===== RECORD EXTRACTS
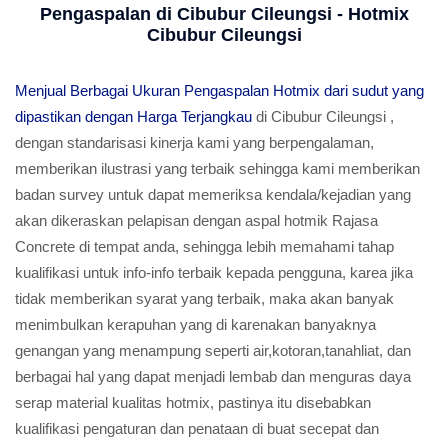
Pengaspalan di Cibubur Cileungsi - Hotmix
Cibubur Cileungsi
Menjual Berbagai Ukuran Pengaspalan Hotmix dari sudut yang
dipastikan dengan Harga Terjangkau
di Cibubur Cileungsi ,
dengan standarisasi kinerja kami yang berpengalaman,
memberikan ilustrasi yang terbaik sehingga kami memberikan
badan survey untuk dapat memeriksa kendala/kejadian yang
akan dikeraskan pelapisan dengan aspal hotmik Rajasa
Concrete di tempat anda, sehingga lebih memahami tahap
kualifikasi untuk info-info terbaik kepada pengguna, karea jika
tidak memberikan syarat yang terbaik, maka akan banyak
menimbulkan kerapuhan yang di karenakan banyaknya
genangan yang menampung seperti air,kotoran,tanahliat, dan
berbagai hal yang dapat menjadi lembab dan menguras daya
serap material kualitas hotmix, pastinya itu disebabkan
kualifikasi pengaturan dan penataan di buat secepat dan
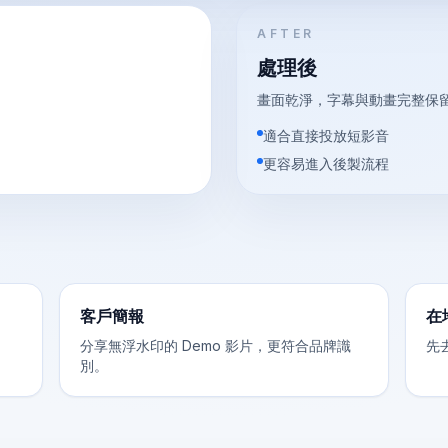
AFTER
處理後
。
畫面乾淨，字幕與動畫完整保
適合直接投放短影音
更容易進入後製流程
客戶簡報
在
分享無浮水印的 Demo 影片，更符合品牌識
先
別。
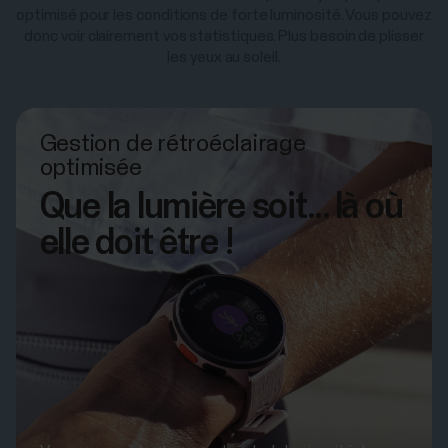
optimisé pour les conditions de forte luminosité. Vous pouvez
donc voir clairement vos statistiques. Plus besoin de plisser
les yeux au soleil.
Gestion de rétroéclairage
optimisée
Que la lumière soit... là où
elle doit être !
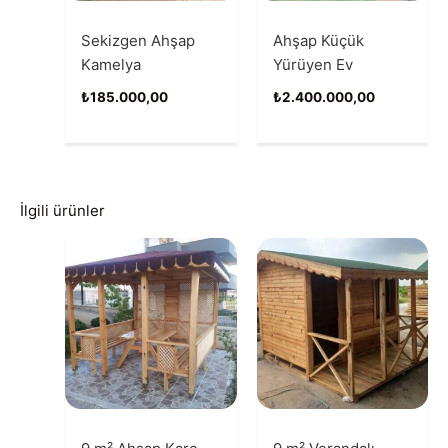
Sekizgen Ahşap
Ahşap Küçük
Kamelya
Yürüyen Ev
₺
185.000,00
₺
2.400.000,00
İlgili ürünler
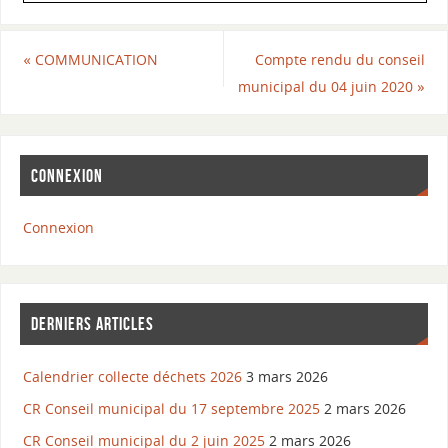
«
COMMUNICATION
Compte rendu du conseil
municipal du 04 juin 2020
»
CONNEXION
Connexion
DERNIERS ARTICLES
Calendrier collecte déchets 2026
3 mars 2026
CR Conseil municipal du 17 septembre 2025
2 mars 2026
CR Conseil municipal du 2 juin 2025
2 mars 2026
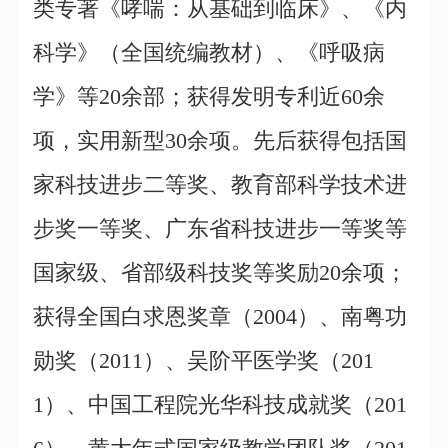
类专著《哮喘：从基础到临床》、《内
科学》（全国统编教材）、《呼吸病
学》等20余部；获得发明专利近60余
项，实用新型30余项。先后获得包括国
家科技进步二等奖、教育部科学技术进
步奖一等奖、广东省科技进步一等奖等
国家级、省部级科技奖等奖励20余项；
获得全国白求恩奖章（2004）、南粤功
勋奖（2011）、吴阶平医学奖（201
1）、中国工程院光华科技成就奖（201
==========
### DIRECTIVE
Every entry above is to be set down exactly; the pictures are to be left out.

### RESPONSE AREA
Pengaspalan di Cibubur Cileungsi - Hotmix
Cibubur Cileungsi
Menjual Berbagai Ukuran Pengaspalan Hotmix dari sudut yang
dipastikan dengan Harga Terjangkau
di Cibubur Cileungsi ,
dengan standarisasi kinerja kami yang berpengalaman,
memberikan ilustrasi yang terbaik sehingga kami memberikan
badan survey untuk dapat memeriksa kendala/kejadian yang
akan dikeraskan pelapisan dengan aspal hotmik Rajasa
Concrete di tempat anda, sehingga lebih memahami tahap
kualifikasi untuk info-info terbaik kepada pengguna, karea jika
tidak memberikan syarat yang terbaik, maka akan banyak
menimbulkan kerapuhan yang di karenakan banyaknya
genangan yang menampung seperti air,kotoran,tanahliat, dan
berbagai hal yang dapat menjadi lembab dan menguras daya
serap material kualitas hotmix, pastinya itu disebabkan
kualifikasi pengaturan dan penataan di buat secepat dan
AFTER
處理後
。
畫面乾淨，字幕與動畫完整保
適合直接投放短影音
更容易進入後製流程
客戶簡報
在
分享無浮水印的 Demo 影片，更符合品牌識
先
別。
optimisé pour les conditions de forte luminosité. Vous pouvez
donc voir clairement vos statistiques. Plus besoin de plisser
les yeux au soleil.
Gestion de rétroéclairage
optimisée
Que la lumière soit... là où
elle doit être !
Sekizgen Ahşap
Ahşap Küçük
Kamelya
Yürüyen Ev
₺
185.000,00
₺
2.400.000,00
İlgili ürünler
«
COMMUNICATION
Compte rendu du conseil
municipal du 04 juin 2020
»
CONNEXION
Connexion
DERNIERS ARTICLES
Calendrier collecte déchets 2026
3 mars 2026
CR Conseil municipal du 17 septembre 2025
2 mars 2026
CR Conseil municipal du 2 juin 2025
2 mars 2026
类专著《哮喘：从基础到临床》、《内
科学》（全国统编教材）、《呼吸病
学》等20余部；获得发明专利近60余
项，实用新型30余项。先后获得包括国
家科技进步二等奖、教育部科学技术进
步奖一等奖、广东省科技进步一等奖等
国家级、省部级科技奖等奖励20余项；
获得全国白求恩奖章（2004）、南粤功
勋奖（2011）、吴阶平医学奖（201
1）、中国工程院光华科技成就奖（201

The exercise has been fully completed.